Depuis la soirée des Césars, je suis stupéfait de voir sur les réseaux sociaux les réactions se départager en deux camps antagonistes. Ceux qui soutiennent Adèle Haenel, manifestant son indignation à la célébration de Polanski en sortant de la salle, et ceux qui crient au lynchage du cinéaste.
Je rappelle que je ne suis pas de ceux qui ont appelé au boycott de son dernier film consacré à l’affaire Dreyfus, film au demeurant assez académique, mais rappelant opportunément les ravages de l’antisémitisme. J’en ai même parlé à ce micro.
Mais la question des Césars est tout autre. Il s’agit d’une autocélébration de la profession du cinéma. Il ne s’agit ni du verdict du public qui va voir les films qu’il veut, ni de celui de la critique qui juge l’œuvre. En l’occurrence, la famille du cinéma français organise une fête, genre nouveaux riches où tout le monde se congratule et se célèbre, non sur des critères artistiques, mais en fonction d’un algorithme inconnu qui est un mix entre célébrité, renvoi d’ascenseur et politique interne. Dans ces conditions, donner à Polanski le César du meilleur réalisateur, s’avère être purement et simplement une provocation.
Ce qui m’a le plus frappé est que ceux qui ont choisi de célébrer Polanski n’ont pas pris garde au fait que dans l’assistance dressée sur son 31, il y avait des femmes qui ont subi des agressions sexuelles, des actrices, mais aussi, tout autour, des hôtesses qui ont vu Adèle Haenel sortir sans pouvoir l’applaudir et des serveuses versant du champagne à Fanny Ardant qui minaudait son amour pour Polanski. Comment ont-elles vécu cette humiliation supplémentaire ?

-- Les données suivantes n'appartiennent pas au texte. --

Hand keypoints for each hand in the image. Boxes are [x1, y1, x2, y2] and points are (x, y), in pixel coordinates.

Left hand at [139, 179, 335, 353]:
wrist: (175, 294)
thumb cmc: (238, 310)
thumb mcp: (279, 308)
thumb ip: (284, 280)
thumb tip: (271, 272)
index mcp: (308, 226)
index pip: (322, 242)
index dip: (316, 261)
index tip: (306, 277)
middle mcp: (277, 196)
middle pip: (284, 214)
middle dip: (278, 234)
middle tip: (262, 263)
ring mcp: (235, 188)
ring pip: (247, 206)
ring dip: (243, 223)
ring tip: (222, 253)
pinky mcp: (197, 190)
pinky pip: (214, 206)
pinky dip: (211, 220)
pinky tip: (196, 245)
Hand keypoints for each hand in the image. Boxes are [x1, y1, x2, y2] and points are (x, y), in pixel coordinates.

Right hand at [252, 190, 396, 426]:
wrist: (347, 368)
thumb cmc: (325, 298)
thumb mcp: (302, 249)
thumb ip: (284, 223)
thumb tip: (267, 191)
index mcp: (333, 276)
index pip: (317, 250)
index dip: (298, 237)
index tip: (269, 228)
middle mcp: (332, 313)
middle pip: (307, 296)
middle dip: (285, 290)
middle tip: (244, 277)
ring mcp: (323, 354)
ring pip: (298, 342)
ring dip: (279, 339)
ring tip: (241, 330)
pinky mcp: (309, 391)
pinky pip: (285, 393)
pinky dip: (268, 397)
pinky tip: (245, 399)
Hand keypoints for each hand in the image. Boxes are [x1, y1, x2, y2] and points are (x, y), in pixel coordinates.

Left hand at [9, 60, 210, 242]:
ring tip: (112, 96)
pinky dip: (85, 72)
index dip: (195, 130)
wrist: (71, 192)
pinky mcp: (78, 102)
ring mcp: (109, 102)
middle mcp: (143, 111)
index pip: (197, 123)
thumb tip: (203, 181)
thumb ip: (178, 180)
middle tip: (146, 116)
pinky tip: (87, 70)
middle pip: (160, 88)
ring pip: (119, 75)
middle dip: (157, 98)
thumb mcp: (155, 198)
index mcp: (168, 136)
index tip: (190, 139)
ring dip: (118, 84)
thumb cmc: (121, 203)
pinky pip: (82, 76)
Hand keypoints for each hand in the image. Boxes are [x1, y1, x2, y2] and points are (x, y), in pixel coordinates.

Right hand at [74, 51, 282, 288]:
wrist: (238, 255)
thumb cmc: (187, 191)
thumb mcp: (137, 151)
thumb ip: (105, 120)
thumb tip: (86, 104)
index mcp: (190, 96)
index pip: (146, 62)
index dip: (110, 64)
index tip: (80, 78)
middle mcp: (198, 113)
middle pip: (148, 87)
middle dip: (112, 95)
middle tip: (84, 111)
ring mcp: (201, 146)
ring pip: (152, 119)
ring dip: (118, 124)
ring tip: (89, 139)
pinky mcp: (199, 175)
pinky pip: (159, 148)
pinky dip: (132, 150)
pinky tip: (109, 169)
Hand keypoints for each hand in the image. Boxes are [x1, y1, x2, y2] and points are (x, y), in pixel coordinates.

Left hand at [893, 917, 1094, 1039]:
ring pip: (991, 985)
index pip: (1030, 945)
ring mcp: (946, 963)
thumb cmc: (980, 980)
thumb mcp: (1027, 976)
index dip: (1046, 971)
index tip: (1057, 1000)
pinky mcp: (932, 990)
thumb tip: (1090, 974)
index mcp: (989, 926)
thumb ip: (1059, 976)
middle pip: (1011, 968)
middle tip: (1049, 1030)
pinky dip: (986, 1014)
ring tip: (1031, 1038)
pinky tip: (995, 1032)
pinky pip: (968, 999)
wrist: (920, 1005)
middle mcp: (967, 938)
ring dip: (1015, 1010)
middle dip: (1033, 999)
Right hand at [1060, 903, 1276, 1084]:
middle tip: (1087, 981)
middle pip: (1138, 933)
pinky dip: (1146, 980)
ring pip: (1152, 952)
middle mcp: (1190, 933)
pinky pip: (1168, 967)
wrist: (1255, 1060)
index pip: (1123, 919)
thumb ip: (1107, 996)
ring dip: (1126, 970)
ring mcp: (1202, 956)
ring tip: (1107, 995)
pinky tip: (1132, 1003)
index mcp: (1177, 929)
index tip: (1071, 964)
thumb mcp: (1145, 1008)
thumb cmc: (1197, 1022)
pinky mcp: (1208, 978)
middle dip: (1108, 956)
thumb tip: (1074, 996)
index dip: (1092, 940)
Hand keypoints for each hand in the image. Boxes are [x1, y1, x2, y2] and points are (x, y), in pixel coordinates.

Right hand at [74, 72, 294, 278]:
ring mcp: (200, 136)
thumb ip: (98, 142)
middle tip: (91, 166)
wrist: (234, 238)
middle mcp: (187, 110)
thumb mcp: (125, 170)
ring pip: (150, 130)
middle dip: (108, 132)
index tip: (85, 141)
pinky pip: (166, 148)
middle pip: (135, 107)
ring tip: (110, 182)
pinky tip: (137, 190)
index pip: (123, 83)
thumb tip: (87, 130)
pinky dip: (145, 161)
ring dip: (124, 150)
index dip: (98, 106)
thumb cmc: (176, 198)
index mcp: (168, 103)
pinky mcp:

Ah oui, j’oubliais… Dans l’émission Répliques de l’excellent Alain Finkielkraut, excellent sauf sur ce genre de sujets, une psychanalyste, Sabine Prokhoris, nous ressortait samedi, à propos de Matzneff cette fois, l’argument éculé qu’une jeune fille de 14 ans n’est plus une enfant.
Alors je me suis dit, au sortir de ce week-end éprouvant qu’il n’y a qu’une raison à ce clivage entre les pro Adèle et les pro Polanski. Il y a ceux qui pensent que le fait qu’un homme de 40 ans viole une jeune fille de 13 ans est gravissime, et ceux qui pensent qu’au fond ce n’est pas si grave.
J’ai trois filles qui ont eu cet âge-là et je sais que si cela leur était arrivé, cela aurait été l’horreur absolue.
Au fond, tout cela est assez simple. Et infiniment triste.